Some volunteers received incomplete and inaccurate information about fees and requirements, the report stated, even from PennDot employees who said they were aware of the law. And in almost three out of 10 cases, individuals were told they must pay for ID that should have been provided at no cost, the survey found.
"Our observers found little information and a lot of confusion about the voter ID law at PennDot offices," said Sharon Ward, director of the center and the report's author.
Four people who served as volunteer PennDot "testers" testified in court about similar findings during the weeklong hearing on the voter ID law.
A senior PennDot official denied Friday that workers were ill-prepared and that the centers were not providing full and accurate information.
"Our employees have been well-educated on the law," said Kurt Myers, PennDot's deputy secretary for safety. "The reality is, folks are well-versed."
The ACLU and other groups are seeking an injunction to block the law's implementation in November, arguing that it creates barriers to voting and therefore violates the constitutional rights of citizens.
Commonwealth attorneys, who contend the plaintiffs failed to meet the burden of proof regarding the law's effect on voters, attacked the testimony of the testers in court. Senior Deputy Attorney General Patrick Cawley said the testimony should be discounted because the individuals acknowledged they were opposed to the voter ID law.
Commonwealth Court Judge Robert E. Simpson said he would issue a ruling the week of Aug. 13. Both sides have said they will appeal.
Among those who spoke on a conference call with reporters Friday was Tom Gemmill of Lancaster County, whose 97-year-old father, Lewis, has voted in every election since Franklin Delano Roosevelt ran for his second term in 1936.

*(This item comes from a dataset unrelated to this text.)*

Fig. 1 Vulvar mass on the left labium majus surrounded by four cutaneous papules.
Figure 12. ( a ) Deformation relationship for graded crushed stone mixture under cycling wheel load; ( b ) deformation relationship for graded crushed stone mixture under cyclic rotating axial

Gemmill said he and his father, who uses a wheelchair or a walker depending on how far he has to go, had to make separate trips to two different licensing centers because the first only processed photos and was unable to issue the ID.

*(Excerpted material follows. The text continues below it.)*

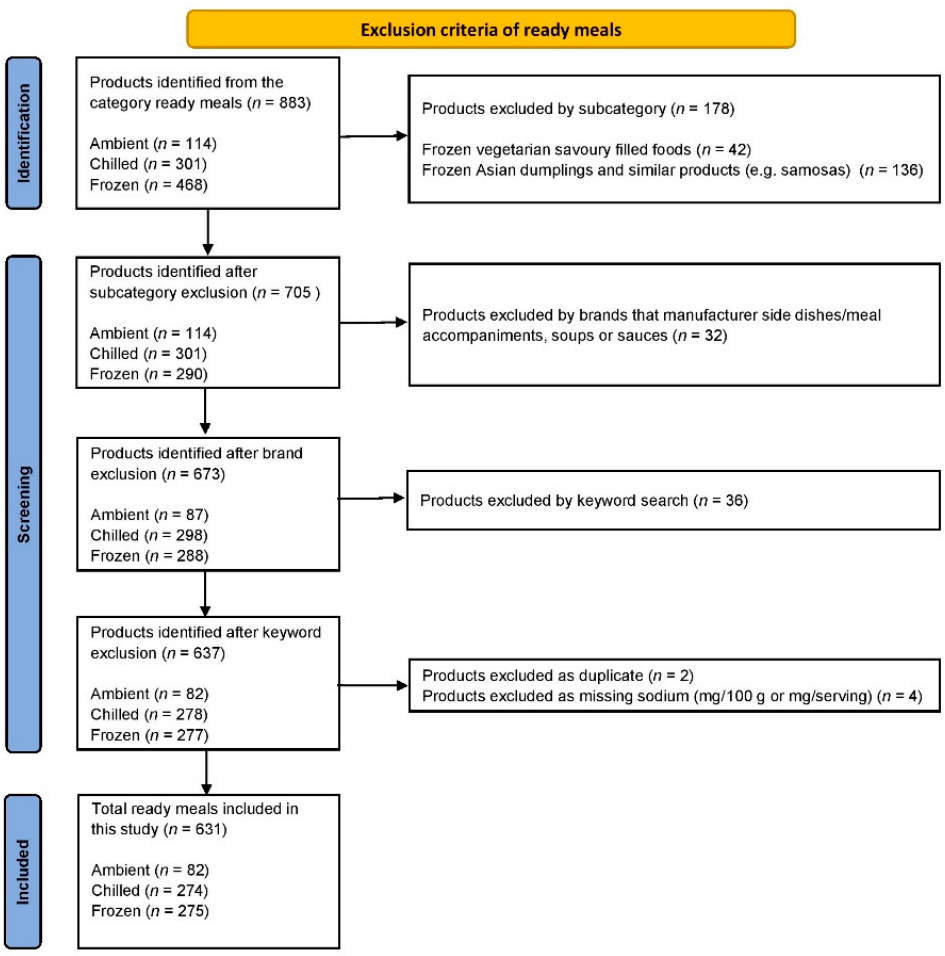
Figure 1. A flow diagram of excluded products.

Then they were told by a receptionist they would have to pay for the ID before having to wait for 90 minutes to complete the process, Gemmill said.

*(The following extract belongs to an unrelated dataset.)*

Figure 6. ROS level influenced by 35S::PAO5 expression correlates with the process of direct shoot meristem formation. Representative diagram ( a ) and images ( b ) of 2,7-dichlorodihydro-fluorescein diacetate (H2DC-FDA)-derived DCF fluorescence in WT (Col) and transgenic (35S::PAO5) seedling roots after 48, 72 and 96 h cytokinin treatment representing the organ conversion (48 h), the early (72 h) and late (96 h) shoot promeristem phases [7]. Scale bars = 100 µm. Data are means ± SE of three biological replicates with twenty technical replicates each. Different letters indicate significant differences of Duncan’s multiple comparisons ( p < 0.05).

Since the law was signed by Gov. Corbett in March, PennDot has issued 3,400 nondriver IDs for voting purposes, state officials said.
But Ward said the survey results are evidence that the state is not ready for the new law and that its implementation should be delayed, something the administration said was impossible.
The law takes effect Sept. 17 and the administration has no authority to delay its implementation, said Department of State spokesman Ron Ruman.
The center made several other recommendations that it said could improve access for voters, including:
Mobile ID units for voters who lack transportation.
More information at PennDot sites.
Better training of staff.
More locations where voting ID can be obtained.
Lack of access to driver's license offices was one of the reasons prompting a federal court to strike down Georgia's original voter ID law, the report said. Georgia later amended its law to require that every county provide at least one place where ID could be obtained.
Myers said the state had no plans to expand PennDot hours because there was no indication of any higher demand for services with the law.
He added, "PennDot is committed to ensuring every individual who needs an ID can get an ID."
Ruman said informational posters have been mailed to all 71 PennDot licensing sites.
Ward cautioned that unless steps are taken to improve access for voters, many will be disenfranchised.
"If people lose their right to vote," she said, "that would be a tragedy for Pennsylvania."